Some facts and figures that may be of interest

  • Around the world there are approximately 60 million people who have been forcibly displaced from their homes.
  • Of the 60 million displaced people worldwide, approximately 20 million are refugees, more than ever before. 40 million people are internally displaced and around 2 million are asylum-seekers.
  • New Zealand welcomes 750 refugees per year under its current refugee quota. The quota has not changed since 1987.
  • New Zealand ranks 90th in the world in per capita assistance to refugees.

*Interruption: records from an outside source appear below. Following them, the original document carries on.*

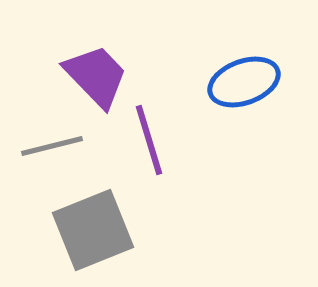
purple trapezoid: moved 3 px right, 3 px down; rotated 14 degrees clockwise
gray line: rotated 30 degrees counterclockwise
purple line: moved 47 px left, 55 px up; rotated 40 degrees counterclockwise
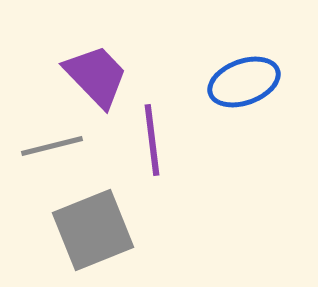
purple line: moved 3 px right; rotated 10 degrees clockwise
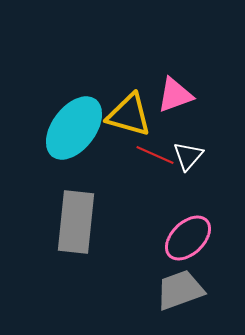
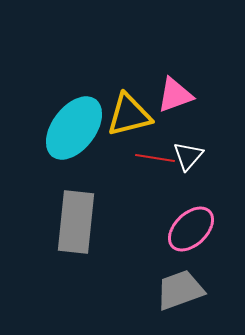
yellow triangle: rotated 30 degrees counterclockwise
red line: moved 3 px down; rotated 15 degrees counterclockwise
pink ellipse: moved 3 px right, 9 px up
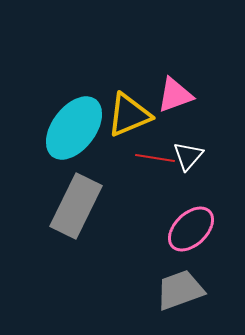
yellow triangle: rotated 9 degrees counterclockwise
gray rectangle: moved 16 px up; rotated 20 degrees clockwise
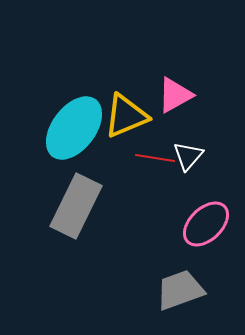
pink triangle: rotated 9 degrees counterclockwise
yellow triangle: moved 3 px left, 1 px down
pink ellipse: moved 15 px right, 5 px up
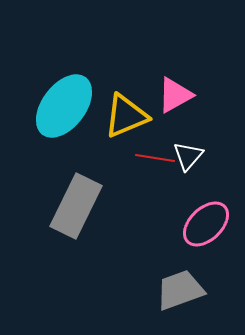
cyan ellipse: moved 10 px left, 22 px up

Meanwhile, Australia takes five times more refugees and asylum seekers per capita than us and their quota is three and a half times higher than ours.
  • In 2015, the Government announced an emergency intake of an additional 600 places for Syrian refugees over the next two and a half years, starting in January 2015. This is not a permanent increase.
  • There are already around 100 Syrian former refugees in New Zealand who arrived during 2015 under the regular quota.
  • Additionally, there are about 300 people per year who come to NZ on a refugee family reunification visa but these people do not receive any government assistance or programme support.
  • Refugees come from all over the world. Currently, however, 53 per cent of refugees come from just three countries; Syria 3.88m, Afghanistan 2.59m and Somalia 1.1m
  • Though New Zealand accepts refugees from a wide range of countries, we have large populations form Afghanistan, Colombia, Myanmar, Iraq, Somalia and Bhutan.